The certificate isn’t really “private”. It can be seen by anyone listening on the wire and contains a public key. Though in general your assessment is correct.
I’m assuming you’re referring to the relay servers here. The discovery servers syncthing uses by default are run only by the Syncthing Foundation (they can be changed to self-hosted ones in the settings).
The obvious and realistic attack for both malicious discovery server and relay servers is denial of service: A relay server can refuse to relay data, hence preventing successful sync. A discovery server can refuse to hand out connection information (or hand out wrong information, which is equivalent), also preventing sync.
Other than that, there isn’t anything possible without an explicit security vulnerability.
For relay servers, most of the data transferred is TLS-encrypted between the two syncthing peers.
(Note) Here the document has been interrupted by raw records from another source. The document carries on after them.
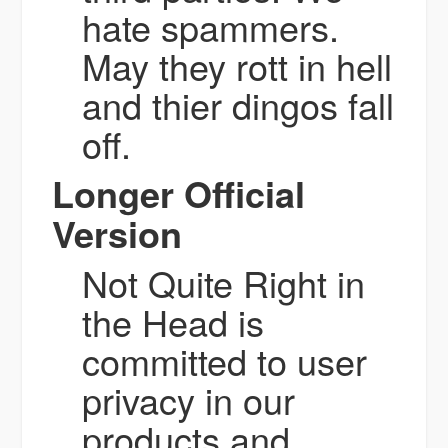
hate spammers.
May they rott in hell
and thier dingos fall
off.
Longer Official
Version
Not Quite Right in
the Head is
committed to user
privacy in our
products and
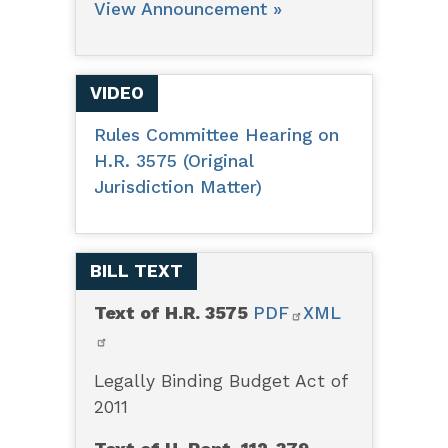
View Announcement »
VIDEO
Rules Committee Hearing on
H.R. 3575 (Original
Jurisdiction Matter)
BILL TEXT
Text of H.R. 3575
PDF
XML
Legally Binding Budget Act of
2011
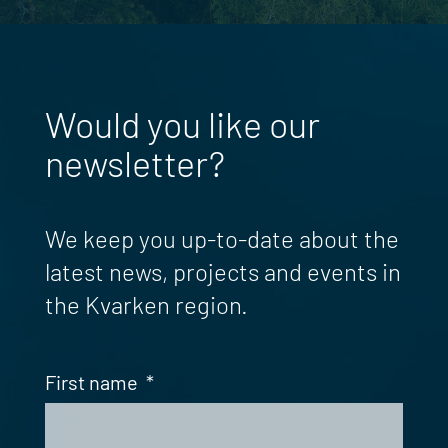
Would you like our
newsletter?
We keep you up-to-date about the
latest news, projects and events in
the Kvarken region.
First name
*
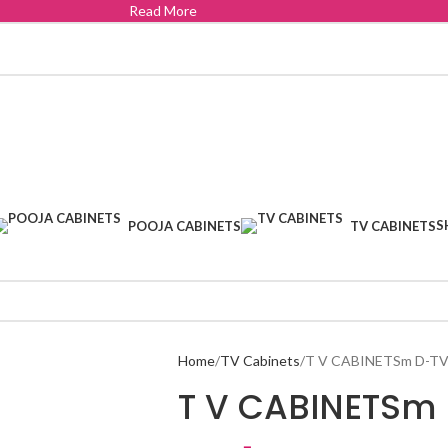
Read More
S
POOJA CABINETS
TV CABINETS
Home
TV Cabinets
T V CABINETSm D-TV
T V CABINETSm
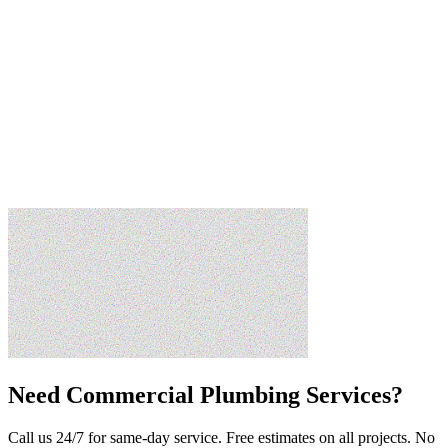
Need
Commercial Plumbing Services
?
Call us 24/7 for same-day service. Free estimates on all projects. No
A relay server trying to inject or modify data packets would immediately fail data authentication in golang’s TLS implementation and the connection would be shutdown.
There is an exception though: The syncthing peer also has to exchange control information with the relay server itself. This data is, perhaps confusingly, also TLS encrypted, but in this case the relay server is the other end of the connection and hence can read the plain data. A security vulnerability in the relay protocol or its implementation might have more severe consequences. However, note that syncthing is written in Go, a memory safe language, which automatically prevents many common software vulnerabilities such as buffer overflow attacks. There has been one reported security vulnerability in the relay protocol implementation in the past, resulting in a client crash without data leaks.
The discovery server speaks HTTPS with the syncthing client. The implementation is golang’s standard HTTP client. Only connection metadata is exchanged via it. Its primary point of concern is privacy, since it can track IP addresses over a period of time (possibly geoprofiling users).